The search yields a sample of 2,563 firms. We follow the approach set out for the bankrupt sample and collect the financials of these firms from Bloomberg using individual company tickers. In order to pick financially sound firms, we screen for operating income (EBIT) and remove companies with three years of consecutive negative EBIT, as they do not display the characteristics of a financially healthy firm. Additionally, we remove companies with fewer total asset than ten million USD to match the bankrupt sample thus ultimately reducing the sample to 731 firms. Next, we use the same techniques as employed in previous studies and select the 51 non-bankrupt firms to match the bankrupt sample by industry. Finally, the financial data from the non-bankrupt sample is aligned to the bankrupt sample based on the year of bankruptcy. For example, if six companies from the bankrupt sample go bankrupt in 2014 then we match the financial data of six of the non-bankrupt sample to this time frame. In this way we ensure that time effects are considered.

Page 61 of 124

Like the bankrupt sample corporate governance data is sampled from EDGAR (SEC) by looking at individual company 10-K and DEF 14A filings. This is done to ensure consistency of the data across the two groups.

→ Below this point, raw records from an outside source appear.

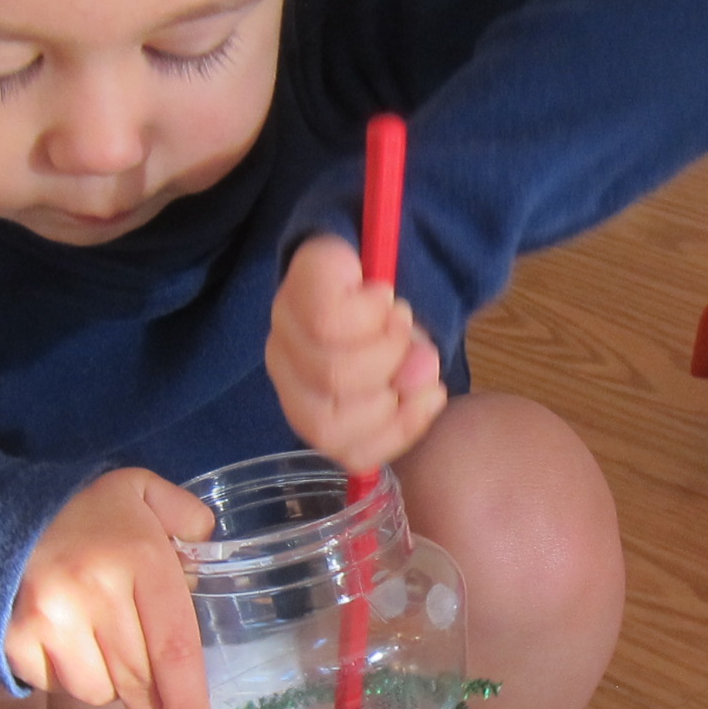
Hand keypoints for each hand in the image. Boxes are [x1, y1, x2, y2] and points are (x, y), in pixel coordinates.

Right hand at [4, 469, 217, 708]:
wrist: (2, 511)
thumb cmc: (88, 511)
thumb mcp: (145, 493)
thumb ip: (189, 519)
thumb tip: (208, 560)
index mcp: (138, 557)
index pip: (174, 646)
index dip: (187, 699)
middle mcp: (93, 592)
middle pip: (137, 680)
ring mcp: (49, 620)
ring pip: (97, 691)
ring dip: (111, 687)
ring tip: (107, 653)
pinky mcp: (15, 640)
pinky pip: (55, 686)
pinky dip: (68, 679)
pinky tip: (69, 648)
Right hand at [267, 233, 446, 473]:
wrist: (378, 305)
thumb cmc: (380, 285)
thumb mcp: (380, 254)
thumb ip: (380, 259)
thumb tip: (387, 303)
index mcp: (297, 296)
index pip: (325, 320)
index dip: (371, 316)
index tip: (390, 300)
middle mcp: (282, 348)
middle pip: (332, 375)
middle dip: (389, 359)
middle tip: (412, 338)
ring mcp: (296, 395)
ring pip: (329, 425)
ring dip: (392, 404)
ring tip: (422, 375)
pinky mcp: (323, 433)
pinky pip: (353, 454)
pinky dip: (400, 432)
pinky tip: (425, 402)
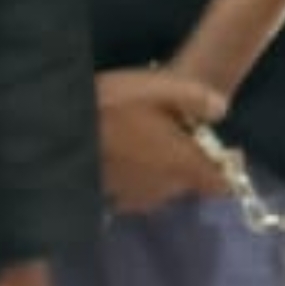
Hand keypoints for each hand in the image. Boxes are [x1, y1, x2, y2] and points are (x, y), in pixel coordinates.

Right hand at [97, 68, 230, 215]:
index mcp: (182, 164)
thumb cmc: (113, 106)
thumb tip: (222, 109)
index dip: (228, 169)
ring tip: (147, 138)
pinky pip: (137, 189)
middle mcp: (164, 189)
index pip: (222, 185)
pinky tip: (125, 152)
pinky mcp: (111, 198)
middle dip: (190, 160)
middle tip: (176, 129)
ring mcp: (136, 197)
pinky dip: (139, 175)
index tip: (222, 149)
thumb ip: (196, 98)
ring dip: (164, 168)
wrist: (56, 131)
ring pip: (164, 186)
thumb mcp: (160, 87)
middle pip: (191, 182)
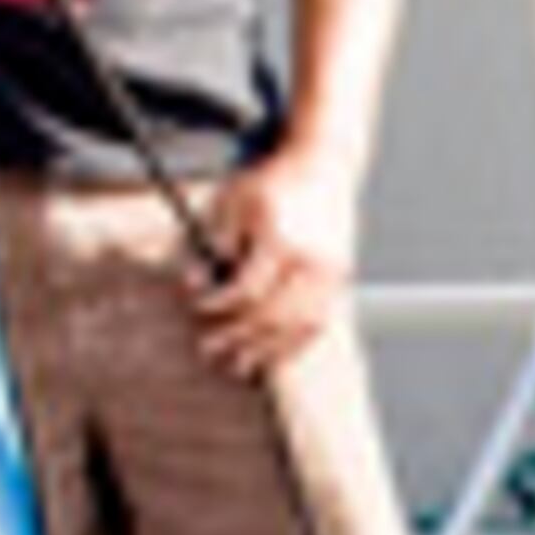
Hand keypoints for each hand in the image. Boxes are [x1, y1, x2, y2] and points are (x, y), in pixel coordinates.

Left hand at [191, 145, 354, 375]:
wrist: (324, 167)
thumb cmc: (274, 183)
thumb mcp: (234, 202)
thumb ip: (215, 243)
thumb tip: (194, 284)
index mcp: (282, 238)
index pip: (249, 289)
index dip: (220, 305)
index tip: (197, 308)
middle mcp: (311, 261)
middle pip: (274, 315)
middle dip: (238, 337)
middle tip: (208, 351)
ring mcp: (331, 274)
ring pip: (300, 327)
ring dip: (267, 352)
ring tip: (240, 367)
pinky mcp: (340, 280)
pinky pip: (318, 323)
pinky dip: (293, 344)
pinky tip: (272, 354)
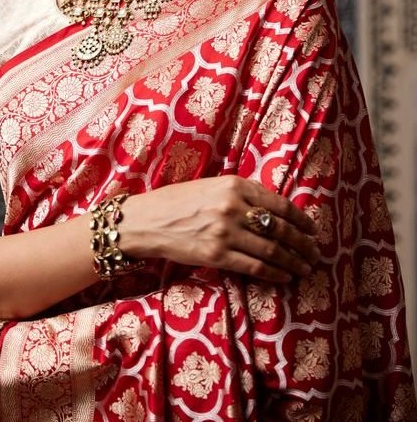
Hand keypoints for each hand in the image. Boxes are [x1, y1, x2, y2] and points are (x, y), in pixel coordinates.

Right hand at [121, 176, 319, 282]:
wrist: (147, 220)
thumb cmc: (179, 201)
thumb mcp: (213, 186)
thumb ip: (242, 195)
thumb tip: (275, 211)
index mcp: (235, 185)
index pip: (280, 204)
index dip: (301, 220)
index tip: (312, 230)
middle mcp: (233, 207)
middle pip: (281, 229)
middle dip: (303, 244)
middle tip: (315, 253)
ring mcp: (225, 232)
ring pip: (272, 251)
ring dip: (293, 261)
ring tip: (305, 267)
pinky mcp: (217, 255)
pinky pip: (254, 267)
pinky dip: (274, 273)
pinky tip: (284, 276)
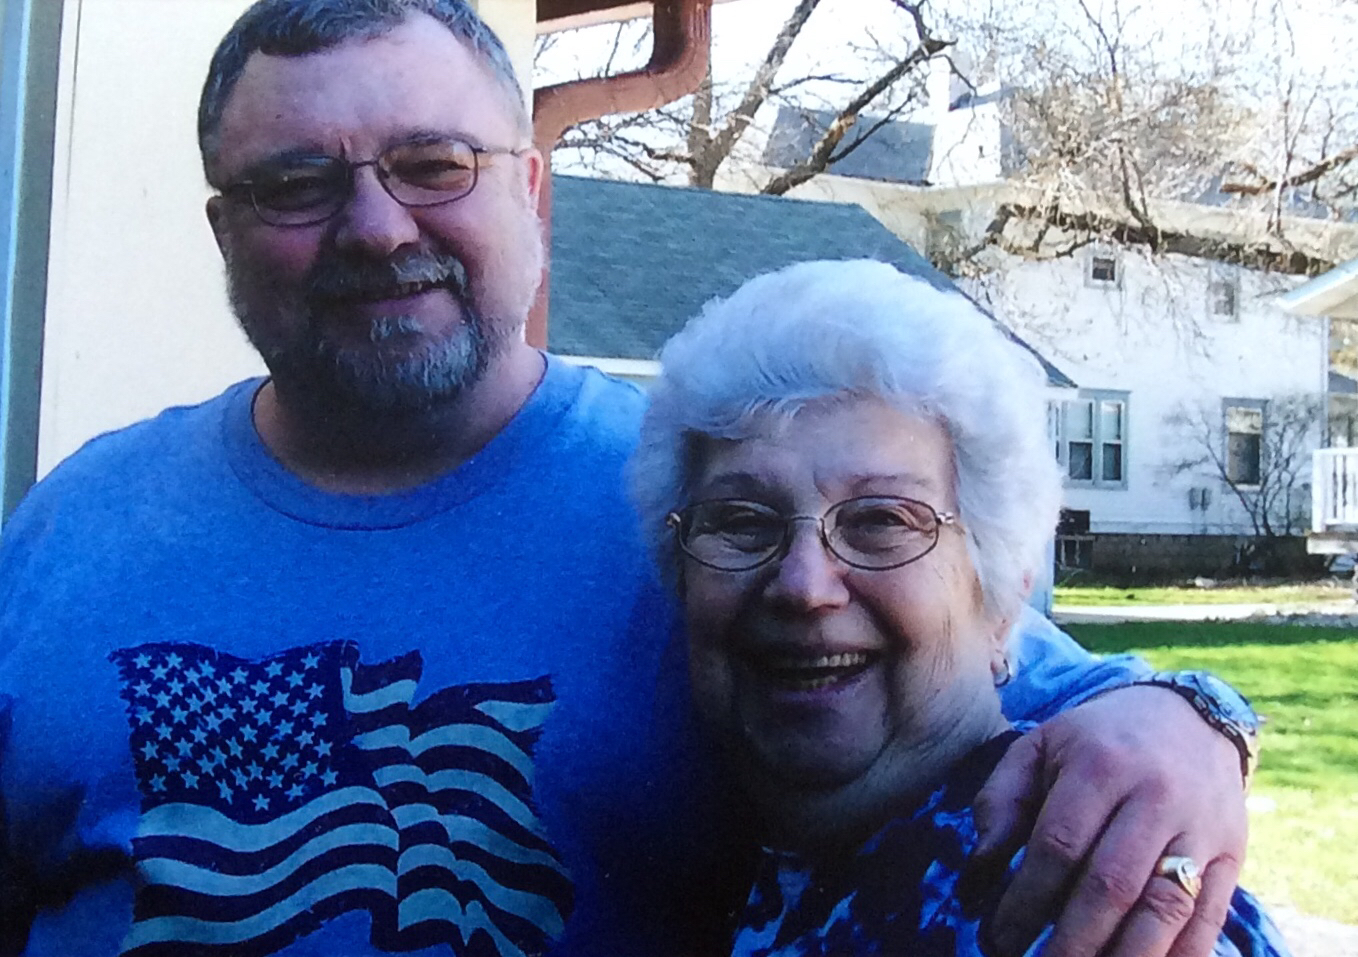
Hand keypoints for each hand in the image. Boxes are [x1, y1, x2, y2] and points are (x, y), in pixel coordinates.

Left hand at [970, 686, 1246, 956]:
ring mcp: (1199, 830)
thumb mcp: (1040, 746)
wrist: (1187, 716)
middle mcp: (1155, 797)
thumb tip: (978, 873)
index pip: (1058, 846)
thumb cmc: (1097, 741)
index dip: (1025, 900)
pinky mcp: (1230, 856)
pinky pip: (1209, 919)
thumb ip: (1001, 802)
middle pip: (1111, 885)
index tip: (997, 937)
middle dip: (1069, 941)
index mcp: (1100, 765)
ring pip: (1164, 910)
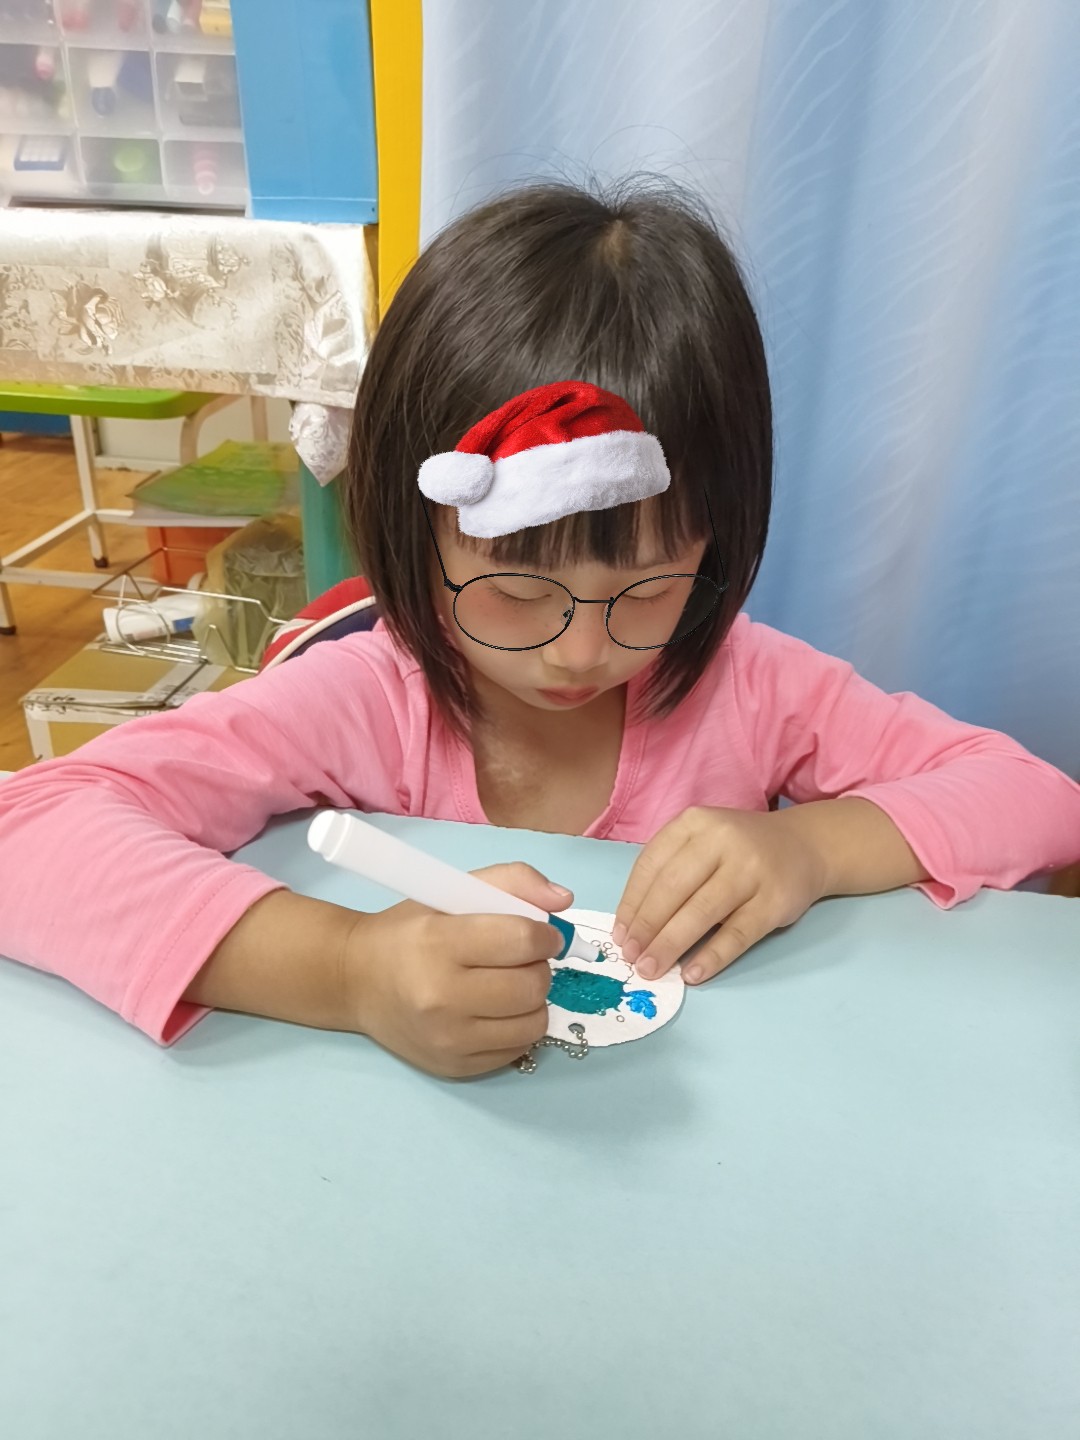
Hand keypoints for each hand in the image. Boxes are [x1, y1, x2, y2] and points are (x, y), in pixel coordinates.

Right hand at [346, 862, 573, 1077]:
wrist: (356, 980)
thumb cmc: (409, 930)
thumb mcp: (451, 889)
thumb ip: (512, 882)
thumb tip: (563, 900)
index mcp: (439, 943)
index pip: (522, 941)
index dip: (545, 935)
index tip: (541, 934)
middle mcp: (441, 997)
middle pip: (533, 985)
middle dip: (538, 967)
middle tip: (519, 959)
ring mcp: (448, 1039)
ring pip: (534, 1023)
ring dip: (533, 1000)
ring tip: (508, 984)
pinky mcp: (455, 1067)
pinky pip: (518, 1050)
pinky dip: (517, 1027)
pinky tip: (494, 1011)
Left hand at [612, 806, 826, 984]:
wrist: (805, 845)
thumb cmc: (739, 849)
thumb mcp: (702, 841)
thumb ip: (670, 871)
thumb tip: (633, 927)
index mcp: (694, 823)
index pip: (651, 865)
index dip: (632, 904)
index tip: (620, 934)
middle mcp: (722, 840)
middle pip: (673, 889)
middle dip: (647, 928)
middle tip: (631, 957)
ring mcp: (751, 869)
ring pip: (701, 912)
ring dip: (671, 945)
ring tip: (651, 969)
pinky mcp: (775, 901)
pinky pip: (737, 934)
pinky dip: (712, 956)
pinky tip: (692, 974)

Estimation sample and secondary (hold-out) sample

The total sample of 102 companies is divided into two groups: (i) the estimation sample and (ii) the secondary sample. The estimation sample comprises 30 bankrupt companies and 30 non-bankrupt companies and is used to construct the prediction model. The sample size fulfils the empirical modelling of Altman (1968).

The secondary (or hold-out) sample contains the remaining 21 bankrupt companies and 21 non-bankrupt companies and will be used to validate the prediction model. As they have not been part of the estimation sample, they are not prone to any upwards prediction bias.

The estimation sample of 60 US firms (30 bankrupt and 30 non-bankrupt) and our secondary sample of 42 US firms (21 bankrupt and 21 non-bankrupt) form the basis for the empirical analysis.